Елена раздвинула портьеру, и в черном просвете показалась ее рыжеватая голова. Братьям послала взгляд мягкий, а на часы очень и очень тревожный. Оно и понятно. Где же, в самом деле, Тальберг? Волнуется сестра.
Хотела, чтобы это скрыть, подпеть братьям, но вдруг остановилась и подняла палец.
- Погодите. Слышите?
Оборвала рота шаг на всех семи струнах: сто-ой! Все трое прислушались и убедились - пушки. Тяжело, далеко и глухо. Вот еще раз: бу-у… Николка положил гитару и быстро встал, за ним, кряхтя, поднялся Алексей.
В гостиной - приемной совершенно темно. Николка наткнулся на стул. В окнах настоящая опера "Ночь под рождество" - снег и огонечки. Дрожат и мерцают. Николка прильнул к окошку. Из глаз исчез зной и училище, в глазах - напряженнейший слух. Где? Пожал унтер-офицерскими плечами.
- Черт его знает. Впечатление такое, что будто под Святошиным стреляют. Странно, не может быть так близко.
Алексей во тьме, а Елена ближе к окошку, и видно, что глаза ее черно-испуганны. Что же значит, что Тальберга до сих пор нет? Старший чувствует ее волнение и поэтому не говорит ни слова, хоть сказать ему и очень хочется. В Святошине. Сомнений в этом никаких быть не может. Стреляют в двенадцати верстах от города, не дальше. Что за штука?
Николка взялся за шпингалет, другой рукой прижал стекло, будто хочет выдавить его и вылезть, и нос расплющил.
- Хочется мне туда поехать. Узнать, в чем дело…
- Ну да, тебя там не хватало…
Елена говорит в тревоге. Вот несчастье. Муж должен был вернуться самое позднее, слышите ли, - самое позднее, сегодня в три часа дня, а сейчас уже десять.

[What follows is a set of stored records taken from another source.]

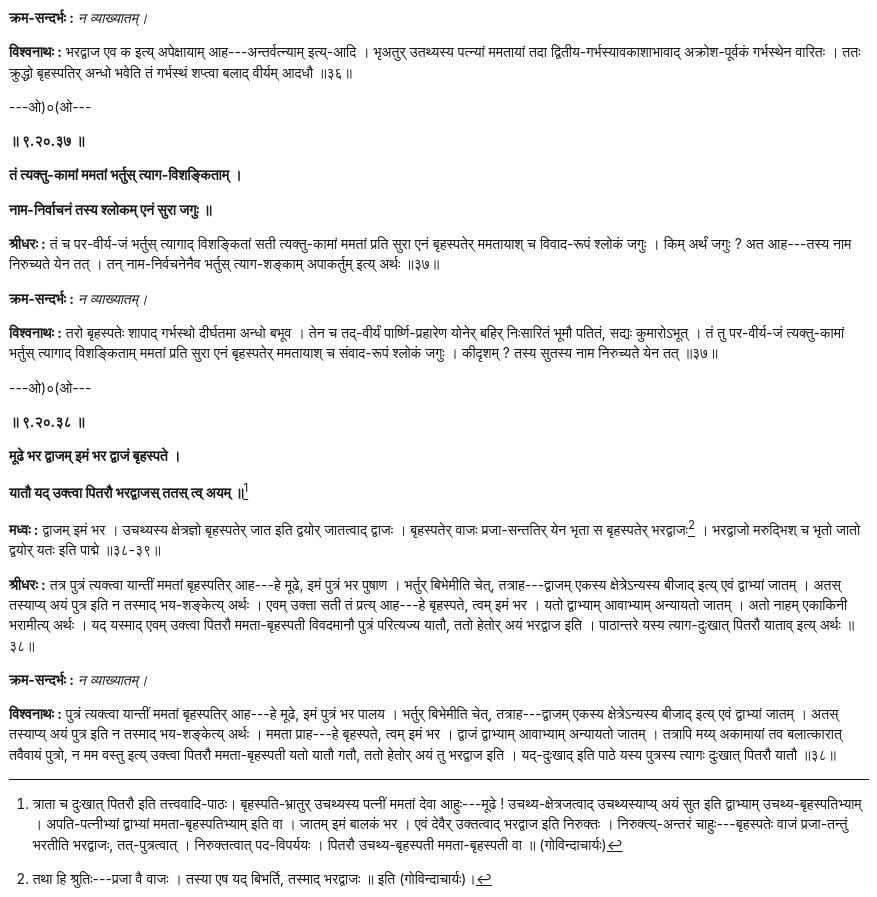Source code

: **क्रम-सन्दर्भः :** *न व्याख्यातम्।*

**विश्वनाथः :** भरद्वाज एव क इत्य् अपेक्षायाम् आह---अन्तर्वत्न्याम् इत्य्-आदि । भृअतुर् उतथ्यस्य पत्न्यां ममतायां तदा द्वितीय-गर्भस्यावकाशाभावाद् अक्रोश-पूर्वकं गर्भस्थेन वारितः । ततः क्रुद्धो बृहस्पतिर् अन्धो भवेति तं गर्भस्थं शप्त्वा बलाद् वीर्यम् आदधौ ॥३६॥

---ओ)०(ओ---

**॥ ९.२०.३७ ॥**

**तं त्यक्तु-कामां ममतां भर्तुस् त्याग-विशङ्किताम् ।**

**नाम-निर्वाचनं तस्य श्लोकम् एनं सुरा जगुः ॥**

**श्रीधरः :** तं च पर-वीर्य-जं भर्तुस् त्यागाद् विशङ्कितां सती त्यक्तु-कामां ममतां प्रति सुरा एनं बृहस्पतेर् ममतायाश् च विवाद-रूपं श्लोकं जगुः । किम् अर्थं जगुः ? अत आह---तस्य नाम निरुच्यते येन तत् । तन् नाम-निर्वचनेनैव भर्तुस् त्याग-शङ्काम् अपाकर्तुम् इत्य् अर्थः ॥३७॥

**क्रम-सन्दर्भः :** *न व्याख्यातम्।*

**विश्वनाथः :** तरो बृहस्पतेः शापाद् गर्भस्थो दीर्घतमा अन्धो बभूव । तेन च तद्-वीर्यं पार्ष्णि-प्रहारेण योनेर् बहिर् निःसारितं भूमौ पतितं, सद्यः कुमारोऽभूत् । तं तु पर-वीर्य-जं त्यक्तु-कामां भर्तुस् त्यागाद् विशङ्किताम् ममतां प्रति सुरा एनं बृहस्पतेर् ममतायाश् च संवाद-रूपं श्लोकं जगुः । कीदृशम् ? तस्य सुतस्य नाम निरुच्यते येन तत् ॥३७॥

---ओ)०(ओ---

**॥ ९.२०.३८ ॥**

**मूढे भर द्वाजम् इमं भर द्वाजं बृहस्पते ।**

**यातौ यद् उक्त्वा पितरौ भरद्वाजस् ततस् त्व् अयम् ॥**[^५५]

**मध्वः :** द्वाजम् इमं भर । उचथ्यस्य क्षेत्रज्ञो बृहस्पतेर् जात इति द्वयोर् जातत्वाद् द्वाजः । बृहस्पतेर् वाजः प्रजा-सन्ततिर् येन भृता स बृहस्पतेर् भरद्वाजः[^५६] । भरद्वाजो मरुद्भिश् च भृतो जातो द्वयोर् यतः इति पाद्मे ॥३८-३९॥

[^५५]: त्राता च दुःखात् पितरौ इति तत्त्ववादि-पाठः। बृहस्पति-भ्रातुर्
    उचथ्यस्य पत्नीं ममतां देवा आहुः---मूढे ! उचथ्य-क्षेत्रजत्वाद्
    उचथ्यस्याप्य् अयं सुत इति द्वाभ्याम् उचथ्य-बृहस्पतिभ्याम् ।
    अपति-पत्नीभ्यां द्वाभ्यां ममता-बृहस्पतिभ्याम् इति वा । जातम् इमं
    बालकं भर । एवं देवैर् उक्तत्वाद् भरद्वाज इति निरुक्तः ।
    निरुक्त्य्-अन्तरं चाहुः---बृहस्पतेः वाजं प्रजा-तन्तुं भरतीति
    भरद्वाजः, तत्-पुत्रत्वात् । निरुक्तत्वात् पद-विपर्ययः । पितरौ
    उचथ्य-बृहस्पती ममता-बृहस्पती वा ॥ (गोविन्दाचार्यः)


[^५६]: तथा हि श्रुतिः---प्रजा वै वाजः । तस्या एष यद् बिभर्ति,
    तस्माद् भरद्वाजः ॥ इति (गोविन्दाचार्यः)।


**श्रीधरः :** तत्र पुत्रं त्यक्त्वा यान्तीं ममतां बृहस्पतिर् आह---हे मूढे, इमं पुत्रं भर पुषाण । भर्तुर् बिभेमीति चेत्, तत्राह---द्वाजम् एकस्य क्षेत्रेऽन्यस्य बीजाद् इत्य् एवं द्वाभ्यां जातम् । अतस् तस्याप्य् अयं पुत्र इति न तस्माद् भय-शङ्केत्य् अर्थः । एवम् उक्ता सती तं प्रत्य् आह---हे बृहस्पते, त्वम् इमं भर । यतो द्वाभ्याम् आवाभ्याम् अन्यायतो जातम् । अतो नाहम् एकाकिनी भरामीत्य् अर्थः । यद् यस्माद् एवम् उक्त्वा पितरौ ममता-बृहस्पती विवदमानौ पुत्रं परित्यज्य यातौ, ततो हेतोर् अयं भरद्वाज इति । पाठान्तरे यस्य त्याग-दुःखात् पितरौ याताव् इत्य् अर्थः ॥३८॥

**क्रम-सन्दर्भः :** *न व्याख्यातम्।*

**विश्वनाथः :** पुत्रं त्यक्त्वा यान्तीं ममतां बृहस्पतिर् आह---हे मूढे, इमं पुत्रं भर पालय । भर्तुर् बिभेमीति चेत्, तत्राह---द्वाजम् एकस्य क्षेत्रेऽन्यस्य बीजाद् इत्य् एवं द्वाभ्यां जातम् । अतस् तस्याप्य् अयं पुत्र इति न तस्माद् भय-शङ्केत्य् अर्थः । ममता प्राह---हे बृहस्पते, त्वम् इमं भर । द्वाजं द्वाभ्याम् आवाभ्याम् अन्यायतो जातम् । तत्रापि मय्य् अकामायां तव बलात्कारात् तवैवायं पुत्रो, न मम वस्तु इत्य् उक्त्वा पितरौ ममता-बृहस्पती यतो यातौ गतौ, ततो हेतोर् अयं तु भरद्वाज इति । यद्-दुःखाद् इति पाठे यस्य पुत्रस्य त्यागः दुःखात् पितरौ यातौ ॥३८॥


[^५३]: छक्रवर्ती रेअद्स् *बद्धशः*। थिस् इस् प्रोबब्ल्य् अ स्च्रिबल् एर्रोर्।
[^५४]: उपासृजत् इति ब-पुस्तके
[^५७]: मत्वा तं देवम् आत्मजम् इति तत्त्ववादि-पाठः।
[^५८]: बिभ्रद् इति पाठान्तरम्। सुरैश् चोद्यमानोऽपि ममता तं देवं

В молчании вернулись в столовую. Гитара мрачно молчит. Николка из кухни тащит самовар, и тот поет зловеще и плюется. На столе чашки с нежными цветами снаружи и золотые внутри, особенные, в виде фигурных колонок. При матери, Анне Владимировне, это был праздничный сервиз в семействе, а теперь у детей пошел на каждый день. Скатерть, несмотря на пушки и на все это томление, тревогу и чепуху, бела и крахмальна. Это от Елены, которая не может иначе, это от Анюты, выросшей в доме Турбиных. Полы лоснятся, и в декабре, теперь, на столе, в матовой, колонной, вазе голубые гортензии и две мрачных и знойных розы, утверждающие красоту и прочность жизни, несмотря на то, что на подступах к Городу - коварный враг, который, пожалуй, может разбить снежный, прекрасный Город и осколки покоя растоптать каблуками. Цветы. Цветы - приношение верного Елениного поклонника, гвардии поручика Леонида Юрьевича Шервинского, друга продавщицы в конфетной знаменитой "Маркизе", друга продавщицы в уютном цветочном магазине "Ниццкая флора". Под тенью гортензий тарелочка с синими узорами, несколько ломтиков колбасы, масло в прозрачной масленке, в сухарнице пила-фраже и белый продолговатый хлеб. Прекрасно можно было бы закусить и выпить чайку, если б не все эти мрачные обстоятельства… Эх… эх…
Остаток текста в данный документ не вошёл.